James Cameron didn’t create Avatar as a metaphor for heaven and hell, and C.S. Lewis was emphatic that he wasn’t claiming his book was anything other than speculative fiction. Still, in this overlapping area of ideas and imagination… even these two men meet at the foothills, and from different positions they’re still, albeit inadvertently, sharing a kernel of truth.
I’d recommend Lewis’ book for an engaging and though provoking read, by the way – you can purchase it here. For more on Avatar and its view of man’s depravity, click here.
Again I’m on board with you. Great Divorce is one of my most or maybe the all-time favorite..(OK not withstanding the Bible) For my b-day I’m being treated to the play tomorrow eve.

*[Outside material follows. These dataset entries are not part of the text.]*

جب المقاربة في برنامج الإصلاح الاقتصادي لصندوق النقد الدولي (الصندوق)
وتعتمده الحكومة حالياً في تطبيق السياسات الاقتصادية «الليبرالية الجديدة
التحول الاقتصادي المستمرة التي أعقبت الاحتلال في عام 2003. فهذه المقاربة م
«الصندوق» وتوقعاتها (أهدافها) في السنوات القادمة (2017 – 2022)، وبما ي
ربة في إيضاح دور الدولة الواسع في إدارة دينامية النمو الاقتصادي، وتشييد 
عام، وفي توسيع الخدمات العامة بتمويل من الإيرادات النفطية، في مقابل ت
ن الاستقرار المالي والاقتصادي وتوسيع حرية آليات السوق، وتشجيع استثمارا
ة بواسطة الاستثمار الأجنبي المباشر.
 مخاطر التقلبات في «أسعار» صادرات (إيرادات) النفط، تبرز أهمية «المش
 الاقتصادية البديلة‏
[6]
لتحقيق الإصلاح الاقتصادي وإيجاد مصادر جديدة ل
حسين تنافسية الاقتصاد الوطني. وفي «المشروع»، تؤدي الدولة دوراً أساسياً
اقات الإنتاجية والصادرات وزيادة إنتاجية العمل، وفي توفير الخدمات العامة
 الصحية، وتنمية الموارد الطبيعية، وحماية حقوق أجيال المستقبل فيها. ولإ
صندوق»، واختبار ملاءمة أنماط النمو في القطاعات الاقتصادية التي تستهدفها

Maybe there’s something to be said for the idea that one cannot survive the new atmosphere of a new world/new kingdom as you are. We cannot in our fallen state simply march in and start breathing it in. Quarritch tries a couple of times but even he succumbs to the environment in the end. We must be transformed, wholly made new, before we are fit for the new kingdom. Our old nature is not fit for the wonder of that new kingdom and must be shed, put to death, before new life can truly begin.
Physically and spiritually, there is something rotten and decaying in Jake when he arrives. I hope the next two posts on depravity and transformation flesh this out.